When this data and evidence is shared with physicians, it helps build coalition and support for conversations about managing product selection and utilization patterns. Involving physicians in cost-savings initiatives is imperative to improving operational performance and margins without sacrificing the quality of care delivered to patients.
Data Transparency to Bridge Cross-Functional Partnerships
We’ve established that the foundation of inter-departmental partnerships is the exchange of clean, accurate data that identifies the factors affecting cost, quality, and patient outcomes. In the case of PPI, value analysis teams use item utilization and cost data to paint a picture for physicians, helping them understand their utilization rates and the financial impact to the service line and the hospital down the case level. That data can then be combined with clinical evidence to determine how device use affects clinical outcomes. During these clinical supply chain optimization discussions, physicians can share their expertise, explaining why they use specific items, how frequently they use them, as well as the impact to the patient. These discussions empower supply chain and clinical stakeholders to break out of their silos and collaborate on standardizing to products that benefit both the patient and the hospital’s bottom line.
What’s exciting is that the data allows for greater segment analysis by facilities, procedure, vendor, and device. The insight gleaned can help value analysis teams and clinicians pinpoint opportunities to standardize on supply items within and across service lines. We can evaluate differences in physicians’ outcomes and device cost per case for a given procedure, and then explore functionally similar products, with the intent of supporting cost-savings initiatives without sacrificing the quality of care.
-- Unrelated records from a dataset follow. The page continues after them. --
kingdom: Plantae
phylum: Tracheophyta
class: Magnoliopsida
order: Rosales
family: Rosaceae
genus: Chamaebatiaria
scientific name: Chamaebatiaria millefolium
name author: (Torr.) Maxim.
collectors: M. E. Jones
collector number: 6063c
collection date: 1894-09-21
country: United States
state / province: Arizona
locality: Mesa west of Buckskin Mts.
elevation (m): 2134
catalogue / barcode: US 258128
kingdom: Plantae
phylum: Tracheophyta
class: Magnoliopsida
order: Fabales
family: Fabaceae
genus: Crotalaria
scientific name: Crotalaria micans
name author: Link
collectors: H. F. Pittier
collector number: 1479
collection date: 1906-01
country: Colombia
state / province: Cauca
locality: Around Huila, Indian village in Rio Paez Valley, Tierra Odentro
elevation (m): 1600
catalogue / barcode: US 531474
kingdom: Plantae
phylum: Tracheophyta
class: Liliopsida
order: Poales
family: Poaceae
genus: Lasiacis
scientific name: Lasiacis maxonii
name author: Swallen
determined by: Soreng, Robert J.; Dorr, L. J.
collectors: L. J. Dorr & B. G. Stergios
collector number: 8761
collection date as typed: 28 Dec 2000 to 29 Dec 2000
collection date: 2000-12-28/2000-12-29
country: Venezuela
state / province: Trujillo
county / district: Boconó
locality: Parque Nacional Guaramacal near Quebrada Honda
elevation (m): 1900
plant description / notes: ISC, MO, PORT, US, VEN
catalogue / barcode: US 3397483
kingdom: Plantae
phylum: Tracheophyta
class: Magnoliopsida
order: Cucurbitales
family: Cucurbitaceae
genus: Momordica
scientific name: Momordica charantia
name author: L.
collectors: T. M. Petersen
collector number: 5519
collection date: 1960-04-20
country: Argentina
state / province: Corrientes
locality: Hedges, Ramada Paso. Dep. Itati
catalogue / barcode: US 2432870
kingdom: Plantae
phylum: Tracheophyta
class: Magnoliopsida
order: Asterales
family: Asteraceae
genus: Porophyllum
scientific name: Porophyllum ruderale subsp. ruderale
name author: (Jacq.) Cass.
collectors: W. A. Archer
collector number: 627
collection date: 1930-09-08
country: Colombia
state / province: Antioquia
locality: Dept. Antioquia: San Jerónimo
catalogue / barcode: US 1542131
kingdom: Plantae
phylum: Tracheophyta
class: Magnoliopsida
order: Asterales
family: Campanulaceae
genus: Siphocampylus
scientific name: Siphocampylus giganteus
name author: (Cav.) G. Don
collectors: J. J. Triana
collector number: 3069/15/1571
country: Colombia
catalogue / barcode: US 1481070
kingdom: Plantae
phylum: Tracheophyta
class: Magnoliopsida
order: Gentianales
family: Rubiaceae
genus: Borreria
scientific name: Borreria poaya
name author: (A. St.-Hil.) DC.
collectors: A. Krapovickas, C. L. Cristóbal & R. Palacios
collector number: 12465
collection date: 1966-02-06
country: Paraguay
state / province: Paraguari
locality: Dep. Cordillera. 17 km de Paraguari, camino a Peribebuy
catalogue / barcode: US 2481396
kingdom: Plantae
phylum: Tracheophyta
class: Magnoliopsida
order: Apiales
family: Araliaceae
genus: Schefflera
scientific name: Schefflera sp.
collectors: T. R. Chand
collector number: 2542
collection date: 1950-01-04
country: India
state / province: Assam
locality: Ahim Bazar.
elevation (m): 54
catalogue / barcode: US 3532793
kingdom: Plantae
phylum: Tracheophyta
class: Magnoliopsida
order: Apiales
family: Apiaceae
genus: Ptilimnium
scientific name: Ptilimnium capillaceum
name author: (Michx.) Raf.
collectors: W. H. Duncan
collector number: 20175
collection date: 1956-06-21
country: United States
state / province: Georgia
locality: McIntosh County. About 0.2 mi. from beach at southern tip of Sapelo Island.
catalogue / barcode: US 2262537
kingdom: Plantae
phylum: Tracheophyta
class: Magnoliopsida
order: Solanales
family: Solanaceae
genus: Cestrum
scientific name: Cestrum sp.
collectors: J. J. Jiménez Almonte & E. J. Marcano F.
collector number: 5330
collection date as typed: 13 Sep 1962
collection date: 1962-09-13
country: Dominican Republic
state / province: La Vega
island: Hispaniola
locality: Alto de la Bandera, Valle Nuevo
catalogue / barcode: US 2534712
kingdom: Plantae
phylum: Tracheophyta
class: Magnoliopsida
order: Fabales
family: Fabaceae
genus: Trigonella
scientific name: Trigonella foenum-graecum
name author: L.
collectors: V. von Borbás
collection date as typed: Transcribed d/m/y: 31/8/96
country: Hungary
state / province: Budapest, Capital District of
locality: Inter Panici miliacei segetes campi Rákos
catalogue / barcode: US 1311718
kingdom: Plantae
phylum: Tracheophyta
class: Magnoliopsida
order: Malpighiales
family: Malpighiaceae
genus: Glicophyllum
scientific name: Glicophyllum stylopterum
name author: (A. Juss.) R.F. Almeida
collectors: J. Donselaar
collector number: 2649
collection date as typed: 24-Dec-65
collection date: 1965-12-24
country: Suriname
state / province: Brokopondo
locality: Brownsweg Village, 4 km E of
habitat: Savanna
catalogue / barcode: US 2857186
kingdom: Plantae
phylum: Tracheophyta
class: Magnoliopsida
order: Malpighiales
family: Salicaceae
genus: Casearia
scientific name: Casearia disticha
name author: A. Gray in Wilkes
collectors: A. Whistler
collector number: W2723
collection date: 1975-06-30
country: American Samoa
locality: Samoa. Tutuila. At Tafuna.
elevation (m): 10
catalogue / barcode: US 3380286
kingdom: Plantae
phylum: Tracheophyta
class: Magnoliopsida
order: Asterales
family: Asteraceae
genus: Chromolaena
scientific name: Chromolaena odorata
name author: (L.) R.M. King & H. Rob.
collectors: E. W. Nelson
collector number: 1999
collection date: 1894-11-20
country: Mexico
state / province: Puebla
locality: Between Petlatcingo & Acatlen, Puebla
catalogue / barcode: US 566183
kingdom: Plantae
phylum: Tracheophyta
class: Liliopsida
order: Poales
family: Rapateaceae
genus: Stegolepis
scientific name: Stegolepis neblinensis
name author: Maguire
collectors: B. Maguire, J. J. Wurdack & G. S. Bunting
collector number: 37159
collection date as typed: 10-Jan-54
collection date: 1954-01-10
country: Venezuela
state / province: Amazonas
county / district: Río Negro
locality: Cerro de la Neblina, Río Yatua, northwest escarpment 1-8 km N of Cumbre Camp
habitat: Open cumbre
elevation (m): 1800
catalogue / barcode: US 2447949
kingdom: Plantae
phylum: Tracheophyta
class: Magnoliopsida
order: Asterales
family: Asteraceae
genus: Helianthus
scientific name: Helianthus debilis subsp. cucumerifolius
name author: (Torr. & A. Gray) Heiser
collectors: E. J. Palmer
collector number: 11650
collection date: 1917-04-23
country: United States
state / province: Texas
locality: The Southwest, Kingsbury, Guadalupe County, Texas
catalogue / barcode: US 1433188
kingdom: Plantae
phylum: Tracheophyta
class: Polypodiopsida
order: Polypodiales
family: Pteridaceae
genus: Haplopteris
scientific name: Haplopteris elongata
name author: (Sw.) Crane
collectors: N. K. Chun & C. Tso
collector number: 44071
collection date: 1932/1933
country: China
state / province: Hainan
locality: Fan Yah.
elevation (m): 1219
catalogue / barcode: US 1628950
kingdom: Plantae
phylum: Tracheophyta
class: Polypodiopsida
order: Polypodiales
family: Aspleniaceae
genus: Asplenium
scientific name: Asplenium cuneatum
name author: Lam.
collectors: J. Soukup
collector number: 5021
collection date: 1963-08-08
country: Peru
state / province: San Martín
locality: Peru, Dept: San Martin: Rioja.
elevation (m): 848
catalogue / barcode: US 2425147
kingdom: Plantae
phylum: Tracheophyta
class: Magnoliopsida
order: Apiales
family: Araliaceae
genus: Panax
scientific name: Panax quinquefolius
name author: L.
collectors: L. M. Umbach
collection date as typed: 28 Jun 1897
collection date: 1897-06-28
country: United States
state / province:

For example, a cardiovascular service line within a hospital or health system can use physician level analytics to help address the variation in dual-chamber pacemaker implants for cardiac rhythm management. During these procedures, mesh envelopes, a premium product, are used to reduce surgical site infections. Using clinical evidence and data, supply chain and clinical teams can better compare the increased cost of this premium product with the outcomes that were achieved. By reviewing utilization data and understanding the rate of infection for procedures utilizing a particular mesh product or not, stakeholders can then better decide whether current utilization practices should be modified or whether the system will standardize on a product that is clinically equivalent but less costly.
Conclusion
Despite the hardships of the past several years, the health care industry stands on the precipice of an exciting future, one where data truly becomes the foundation to support and transform the business of health care. Data, along with clinical evidence, will help facilitate the right conversations between supply chain and clinical teams, supporting critical cost-savings goals without sacrificing the quality of care. In short, data can help foster a common vision and strategy for advancing quality across the heath system through a more clinically integrated supply chain.